■ Brano fornito:
Le poesie hanno, come è logico, forma diversa: più ridondanti, ermetiche le prime; più asciutte, contratte e definite le ultime. Assumiamo la loro presenza e la loro successione, il loro clamore e la loro sobrietà, come un importante testamento spirituale. Grazie alla testimonianza di Claudio, ci lasciamo prendere per mano e ripetiamo la parabola dei decenni passati, procedendo fra entusiasmo e disamore. E’ utile vederle qui, insieme, le origini e le propaggini: lasciarsi coinvolgere dalle prime, tra slanci e attesa, per poi essere ricondotti a terra dal nascosto Ecclesiaste, messo nei versi a sussurrarci “vanità delle vanità”.
Non è moralismo ma esistenza che riflette se stessa.

■ Insieme di dati:
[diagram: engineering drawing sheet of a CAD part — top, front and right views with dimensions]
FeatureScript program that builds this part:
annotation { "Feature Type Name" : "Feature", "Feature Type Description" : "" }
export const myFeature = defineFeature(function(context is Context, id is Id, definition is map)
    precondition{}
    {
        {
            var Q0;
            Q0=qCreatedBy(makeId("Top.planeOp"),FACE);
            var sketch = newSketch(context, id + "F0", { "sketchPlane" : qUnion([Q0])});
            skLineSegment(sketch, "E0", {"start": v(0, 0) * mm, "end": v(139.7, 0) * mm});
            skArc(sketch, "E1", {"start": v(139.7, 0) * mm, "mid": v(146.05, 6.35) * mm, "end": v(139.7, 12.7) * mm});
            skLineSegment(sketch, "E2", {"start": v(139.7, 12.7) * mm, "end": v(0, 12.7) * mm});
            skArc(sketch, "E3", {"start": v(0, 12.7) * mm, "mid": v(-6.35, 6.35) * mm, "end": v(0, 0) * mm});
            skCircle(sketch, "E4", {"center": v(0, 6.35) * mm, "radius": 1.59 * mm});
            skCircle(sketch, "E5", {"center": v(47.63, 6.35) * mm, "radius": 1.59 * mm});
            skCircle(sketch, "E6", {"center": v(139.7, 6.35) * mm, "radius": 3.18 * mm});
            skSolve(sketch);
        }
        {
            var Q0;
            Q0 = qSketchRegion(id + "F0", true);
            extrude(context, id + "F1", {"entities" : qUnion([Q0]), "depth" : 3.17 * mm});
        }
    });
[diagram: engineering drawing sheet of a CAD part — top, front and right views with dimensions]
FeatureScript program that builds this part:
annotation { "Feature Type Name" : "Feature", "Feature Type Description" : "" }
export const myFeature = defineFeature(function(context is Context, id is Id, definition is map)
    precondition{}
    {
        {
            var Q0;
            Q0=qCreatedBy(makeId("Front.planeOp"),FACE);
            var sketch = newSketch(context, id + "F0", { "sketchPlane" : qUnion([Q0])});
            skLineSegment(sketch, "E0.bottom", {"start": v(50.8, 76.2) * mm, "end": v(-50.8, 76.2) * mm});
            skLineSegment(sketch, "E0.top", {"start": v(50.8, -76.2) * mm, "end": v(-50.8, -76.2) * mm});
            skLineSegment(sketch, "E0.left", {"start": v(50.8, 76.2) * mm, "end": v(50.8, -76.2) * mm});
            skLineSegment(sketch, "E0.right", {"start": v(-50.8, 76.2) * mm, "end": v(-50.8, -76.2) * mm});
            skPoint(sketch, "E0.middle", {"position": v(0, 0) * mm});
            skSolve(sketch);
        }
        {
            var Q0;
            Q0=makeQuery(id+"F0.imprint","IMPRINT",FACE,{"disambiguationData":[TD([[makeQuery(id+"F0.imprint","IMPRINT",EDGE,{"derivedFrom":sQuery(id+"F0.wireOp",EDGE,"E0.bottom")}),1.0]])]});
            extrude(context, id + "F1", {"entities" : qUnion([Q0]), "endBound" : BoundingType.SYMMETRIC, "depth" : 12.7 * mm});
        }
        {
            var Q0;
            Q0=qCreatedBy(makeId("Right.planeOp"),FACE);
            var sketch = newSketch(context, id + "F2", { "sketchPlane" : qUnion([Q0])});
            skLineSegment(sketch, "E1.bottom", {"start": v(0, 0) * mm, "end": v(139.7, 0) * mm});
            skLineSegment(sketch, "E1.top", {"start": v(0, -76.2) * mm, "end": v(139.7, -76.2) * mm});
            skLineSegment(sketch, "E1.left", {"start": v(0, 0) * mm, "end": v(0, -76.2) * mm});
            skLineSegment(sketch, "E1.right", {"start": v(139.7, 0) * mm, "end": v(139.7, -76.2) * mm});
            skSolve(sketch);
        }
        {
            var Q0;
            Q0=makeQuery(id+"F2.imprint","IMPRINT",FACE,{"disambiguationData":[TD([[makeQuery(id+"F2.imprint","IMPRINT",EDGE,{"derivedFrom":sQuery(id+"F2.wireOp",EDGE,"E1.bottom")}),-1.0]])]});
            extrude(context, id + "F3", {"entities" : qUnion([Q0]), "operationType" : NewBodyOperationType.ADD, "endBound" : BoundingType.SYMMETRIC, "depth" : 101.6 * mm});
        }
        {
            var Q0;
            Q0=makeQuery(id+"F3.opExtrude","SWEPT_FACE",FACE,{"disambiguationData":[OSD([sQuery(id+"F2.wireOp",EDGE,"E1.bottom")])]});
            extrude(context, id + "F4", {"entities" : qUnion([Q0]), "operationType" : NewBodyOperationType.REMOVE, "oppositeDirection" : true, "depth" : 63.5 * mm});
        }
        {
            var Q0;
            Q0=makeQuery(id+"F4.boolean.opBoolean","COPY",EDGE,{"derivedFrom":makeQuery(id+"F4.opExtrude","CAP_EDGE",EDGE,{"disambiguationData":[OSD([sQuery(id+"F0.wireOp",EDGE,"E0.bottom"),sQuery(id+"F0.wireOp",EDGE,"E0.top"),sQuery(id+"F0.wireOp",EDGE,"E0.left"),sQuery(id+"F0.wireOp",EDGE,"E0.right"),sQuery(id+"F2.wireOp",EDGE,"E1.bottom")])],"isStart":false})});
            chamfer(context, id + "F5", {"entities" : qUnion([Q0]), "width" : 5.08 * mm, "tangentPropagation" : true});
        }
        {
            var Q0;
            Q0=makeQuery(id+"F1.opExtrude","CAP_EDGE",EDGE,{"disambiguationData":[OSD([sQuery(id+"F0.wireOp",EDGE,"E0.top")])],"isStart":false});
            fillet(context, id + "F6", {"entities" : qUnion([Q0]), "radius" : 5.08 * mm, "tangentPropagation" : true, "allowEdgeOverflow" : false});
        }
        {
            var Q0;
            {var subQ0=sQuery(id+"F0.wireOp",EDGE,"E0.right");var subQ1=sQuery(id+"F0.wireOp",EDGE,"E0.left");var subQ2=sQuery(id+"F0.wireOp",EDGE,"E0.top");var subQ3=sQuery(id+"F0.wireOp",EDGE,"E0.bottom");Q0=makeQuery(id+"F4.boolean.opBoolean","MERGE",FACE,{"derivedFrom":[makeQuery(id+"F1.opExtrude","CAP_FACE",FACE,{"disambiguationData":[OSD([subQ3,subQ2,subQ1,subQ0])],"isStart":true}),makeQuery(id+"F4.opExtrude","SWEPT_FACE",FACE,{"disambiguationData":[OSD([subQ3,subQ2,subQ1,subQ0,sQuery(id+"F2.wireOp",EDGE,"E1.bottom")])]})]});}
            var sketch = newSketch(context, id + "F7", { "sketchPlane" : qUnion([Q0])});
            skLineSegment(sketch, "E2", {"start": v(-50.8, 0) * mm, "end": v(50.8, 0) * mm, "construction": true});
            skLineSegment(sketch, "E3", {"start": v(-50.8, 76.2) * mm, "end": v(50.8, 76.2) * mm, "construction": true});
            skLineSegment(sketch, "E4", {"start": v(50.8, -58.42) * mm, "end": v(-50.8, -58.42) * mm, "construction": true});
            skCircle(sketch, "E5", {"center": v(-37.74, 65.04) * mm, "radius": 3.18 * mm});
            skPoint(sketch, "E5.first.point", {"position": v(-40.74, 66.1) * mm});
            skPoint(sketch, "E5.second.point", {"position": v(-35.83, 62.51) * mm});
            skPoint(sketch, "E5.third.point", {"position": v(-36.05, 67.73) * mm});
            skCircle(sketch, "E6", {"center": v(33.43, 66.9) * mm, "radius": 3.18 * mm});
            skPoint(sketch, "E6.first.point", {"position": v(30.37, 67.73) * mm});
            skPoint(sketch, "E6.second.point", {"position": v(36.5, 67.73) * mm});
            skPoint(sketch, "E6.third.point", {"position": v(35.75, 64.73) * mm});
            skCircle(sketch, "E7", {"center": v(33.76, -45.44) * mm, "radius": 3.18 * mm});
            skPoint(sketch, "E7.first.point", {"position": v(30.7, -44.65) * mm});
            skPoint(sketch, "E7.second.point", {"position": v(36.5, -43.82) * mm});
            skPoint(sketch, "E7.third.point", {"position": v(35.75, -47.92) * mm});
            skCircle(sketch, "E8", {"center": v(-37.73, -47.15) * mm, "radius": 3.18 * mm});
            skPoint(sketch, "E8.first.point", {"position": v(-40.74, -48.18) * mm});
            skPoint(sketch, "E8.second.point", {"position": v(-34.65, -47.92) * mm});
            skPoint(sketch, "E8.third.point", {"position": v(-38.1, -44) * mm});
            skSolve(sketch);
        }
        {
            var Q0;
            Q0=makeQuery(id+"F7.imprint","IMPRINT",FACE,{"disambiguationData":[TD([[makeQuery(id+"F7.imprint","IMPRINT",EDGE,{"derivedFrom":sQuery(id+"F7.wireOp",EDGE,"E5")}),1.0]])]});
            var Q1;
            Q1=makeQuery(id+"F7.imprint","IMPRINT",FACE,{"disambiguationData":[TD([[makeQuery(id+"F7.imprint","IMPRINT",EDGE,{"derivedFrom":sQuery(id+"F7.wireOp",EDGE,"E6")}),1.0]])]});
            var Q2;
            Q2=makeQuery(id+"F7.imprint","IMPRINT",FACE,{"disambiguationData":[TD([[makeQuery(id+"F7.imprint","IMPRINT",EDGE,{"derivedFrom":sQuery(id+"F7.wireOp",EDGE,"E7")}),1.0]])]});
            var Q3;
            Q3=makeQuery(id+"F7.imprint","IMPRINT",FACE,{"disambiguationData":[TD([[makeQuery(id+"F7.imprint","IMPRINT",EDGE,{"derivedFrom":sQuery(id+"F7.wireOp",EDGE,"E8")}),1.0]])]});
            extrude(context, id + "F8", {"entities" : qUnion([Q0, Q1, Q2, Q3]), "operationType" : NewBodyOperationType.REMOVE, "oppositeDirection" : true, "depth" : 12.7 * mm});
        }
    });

■ Serie di compiti:
1/ Stabilisca se le seguenti affermazioni concordano con il brano fornito, rispondendo sì o no e citando alla lettera le parole decisive: (a) le ultime poesie sono più asciutte delle prime; (b) le poesie hanno tutte la stessa forma; (c) il brano si presenta come moralismo.
2/ Trascriva dal brano fornito il passo che va da "Le poesie hanno, come" fino a "riflette se stessa." compreso.

■ Risposte ai compiti:
1/
(a) Sì: «più asciutte, contratte e definite le ultime».
(b) No: «Le poesie hanno, come è logico, forma diversa».
(c) No: «Non è moralismo ma esistenza che riflette se stessa.»

2/
Le poesie hanno, come è logico, forma diversa: più ridondanti, ermetiche le prime; più asciutte, contratte e definite le ultime. Assumiamo la loro presenza e la loro successione, il loro clamore e la loro sobrietà, come un importante testamento spirituale. Grazie alla testimonianza di Claudio, ci lasciamo prendere per mano e ripetiamo la parabola dei decenni passati, procedendo fra entusiasmo e disamore. E’ utile vederle qui, insieme, le origini e le propaggini: lasciarsi coinvolgere dalle prime, tra slanci e attesa, per poi essere ricondotti a terra dal nascosto Ecclesiaste, messo nei versi a sussurrarci “vanità delle vanità”.
Non è moralismo ma esistenza che riflette se stessa.